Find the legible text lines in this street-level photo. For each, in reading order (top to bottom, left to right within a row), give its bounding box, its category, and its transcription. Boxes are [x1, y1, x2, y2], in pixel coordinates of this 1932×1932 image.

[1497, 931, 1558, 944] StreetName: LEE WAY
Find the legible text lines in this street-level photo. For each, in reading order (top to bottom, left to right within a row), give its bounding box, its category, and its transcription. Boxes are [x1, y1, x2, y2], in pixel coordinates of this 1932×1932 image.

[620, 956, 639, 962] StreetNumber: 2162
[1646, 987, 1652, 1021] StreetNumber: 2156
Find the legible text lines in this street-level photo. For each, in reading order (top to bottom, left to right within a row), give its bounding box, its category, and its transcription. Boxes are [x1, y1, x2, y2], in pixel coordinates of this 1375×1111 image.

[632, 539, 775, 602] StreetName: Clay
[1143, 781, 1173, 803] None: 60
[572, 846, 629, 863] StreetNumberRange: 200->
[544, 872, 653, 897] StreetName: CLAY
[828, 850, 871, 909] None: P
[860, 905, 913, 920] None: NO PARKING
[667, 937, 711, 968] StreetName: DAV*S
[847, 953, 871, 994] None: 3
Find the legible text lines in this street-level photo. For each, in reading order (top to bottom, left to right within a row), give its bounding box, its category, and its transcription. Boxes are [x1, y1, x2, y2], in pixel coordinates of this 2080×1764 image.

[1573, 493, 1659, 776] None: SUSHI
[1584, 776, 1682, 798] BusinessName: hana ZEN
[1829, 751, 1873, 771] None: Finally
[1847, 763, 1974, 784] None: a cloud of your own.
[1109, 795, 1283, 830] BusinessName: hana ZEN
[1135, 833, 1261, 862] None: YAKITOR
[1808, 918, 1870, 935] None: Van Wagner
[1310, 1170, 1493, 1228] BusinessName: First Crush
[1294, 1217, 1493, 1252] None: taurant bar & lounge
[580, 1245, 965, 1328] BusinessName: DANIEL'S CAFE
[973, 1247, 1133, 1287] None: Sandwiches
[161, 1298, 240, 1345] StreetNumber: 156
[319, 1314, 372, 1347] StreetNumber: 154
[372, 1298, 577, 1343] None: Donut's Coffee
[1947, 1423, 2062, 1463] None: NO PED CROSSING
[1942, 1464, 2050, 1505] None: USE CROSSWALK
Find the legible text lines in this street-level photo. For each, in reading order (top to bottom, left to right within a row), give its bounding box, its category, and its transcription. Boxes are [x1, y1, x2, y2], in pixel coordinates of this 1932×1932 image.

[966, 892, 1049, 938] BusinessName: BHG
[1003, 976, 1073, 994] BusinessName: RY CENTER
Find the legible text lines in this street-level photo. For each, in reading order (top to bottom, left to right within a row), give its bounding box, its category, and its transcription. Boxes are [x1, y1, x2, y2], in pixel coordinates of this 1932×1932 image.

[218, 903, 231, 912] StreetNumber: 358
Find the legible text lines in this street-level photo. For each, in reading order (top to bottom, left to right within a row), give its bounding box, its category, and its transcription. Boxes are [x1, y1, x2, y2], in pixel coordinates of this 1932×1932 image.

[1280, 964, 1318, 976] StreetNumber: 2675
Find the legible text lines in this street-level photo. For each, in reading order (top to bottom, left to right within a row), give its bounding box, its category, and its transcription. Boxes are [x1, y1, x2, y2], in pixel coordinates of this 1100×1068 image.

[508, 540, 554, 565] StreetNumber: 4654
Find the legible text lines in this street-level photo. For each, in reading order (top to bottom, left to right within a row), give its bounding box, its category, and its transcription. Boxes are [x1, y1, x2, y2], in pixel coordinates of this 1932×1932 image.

● **Written problem**
Copy out all of the rows above word for word, keeping them in their original order.

● **Result of the exercise**
Find the legible text lines in this street-level photo. For each, in reading order (top to bottom, left to right within a row), give its bounding box, its category, and its transcription. Boxes are [x1, y1, x2, y2], in pixel coordinates of this 1932×1932 image.

[1497, 931, 1558, 944] StreetName: LEE WAY
Find the legible text lines in this street-level photo. For each, in reading order (top to bottom, left to right within a row), give its bounding box, its category, and its transcription. Boxes are [x1, y1, x2, y2], in pixel coordinates of this 1932×1932 image.

[620, 956, 639, 962] StreetNumber: 2162
[1646, 987, 1652, 1021] StreetNumber: 2156
Find the legible text lines in this street-level photo. For each, in reading order (top to bottom, left to right within a row), give its bounding box, its category, and its transcription. Boxes are [x1, y1, x2, y2], in pixel coordinates of this 1375×1111 image.

[632, 539, 775, 602] StreetName: Clay
[1143, 781, 1173, 803] None: 60
[572, 846, 629, 863] StreetNumberRange: 200->
[544, 872, 653, 897] StreetName: CLAY
[828, 850, 871, 909] None: P
[860, 905, 913, 920] None: NO PARKING
[667, 937, 711, 968] StreetName: DAV*S
[847, 953, 871, 994] None: 3
Find the legible text lines in this street-level photo. For each, in reading order (top to bottom, left to right within a row), give its bounding box, its category, and its transcription. Boxes are [x1, y1, x2, y2], in pixel coordinates of this 2080×1764 image.

[1573, 493, 1659, 776] None: SUSHI
[1584, 776, 1682, 798] BusinessName: hana ZEN
[1829, 751, 1873, 771] None: Finally
[1847, 763, 1974, 784] None: a cloud of your own.
[1109, 795, 1283, 830] BusinessName: hana ZEN
[1135, 833, 1261, 862] None: YAKITOR
[1808, 918, 1870, 935] None: Van Wagner
[1310, 1170, 1493, 1228] BusinessName: First Crush
[1294, 1217, 1493, 1252] None: taurant bar & lounge
[580, 1245, 965, 1328] BusinessName: DANIEL'S CAFE
[973, 1247, 1133, 1287] None: Sandwiches
[161, 1298, 240, 1345] StreetNumber: 156
[319, 1314, 372, 1347] StreetNumber: 154
[372, 1298, 577, 1343] None: Donut's Coffee
[1947, 1423, 2062, 1463] None: NO PED CROSSING
[1942, 1464, 2050, 1505] None: USE CROSSWALK
Find the legible text lines in this street-level photo. For each, in reading order (top to bottom, left to right within a row), give its bounding box, its category, and its transcription. Boxes are [x1, y1, x2, y2], in pixel coordinates of this 1932×1932 image.

[966, 892, 1049, 938] BusinessName: BHG
[1003, 976, 1073, 994] BusinessName: RY CENTER
Find the legible text lines in this street-level photo. For each, in reading order (top to bottom, left to right within a row), give its bounding box, its category, and its transcription. Boxes are [x1, y1, x2, y2], in pixel coordinates of this 1932×1932 image.

[218, 903, 231, 912] StreetNumber: 358
Find the legible text lines in this street-level photo. For each, in reading order (top to bottom, left to right within a row), give its bounding box, its category, and its transcription. Boxes are [x1, y1, x2, y2], in pixel coordinates of this 1932×1932 image.

[1280, 964, 1318, 976] StreetNumber: 2675
Find the legible text lines in this street-level photo. For each, in reading order (top to bottom, left to right within a row), give its bounding box, its category, and its transcription. Boxes are [x1, y1, x2, y2], in pixel coordinates of this 1100×1068 image.

[508, 540, 554, 565] StreetNumber: 4654
Find the legible text lines in this street-level photo. For each, in reading order (top to bottom, left to right within a row), give its bounding box, its category, and its transcription. Boxes are [x1, y1, x2, y2], in pixel coordinates of this 1932×1932 image.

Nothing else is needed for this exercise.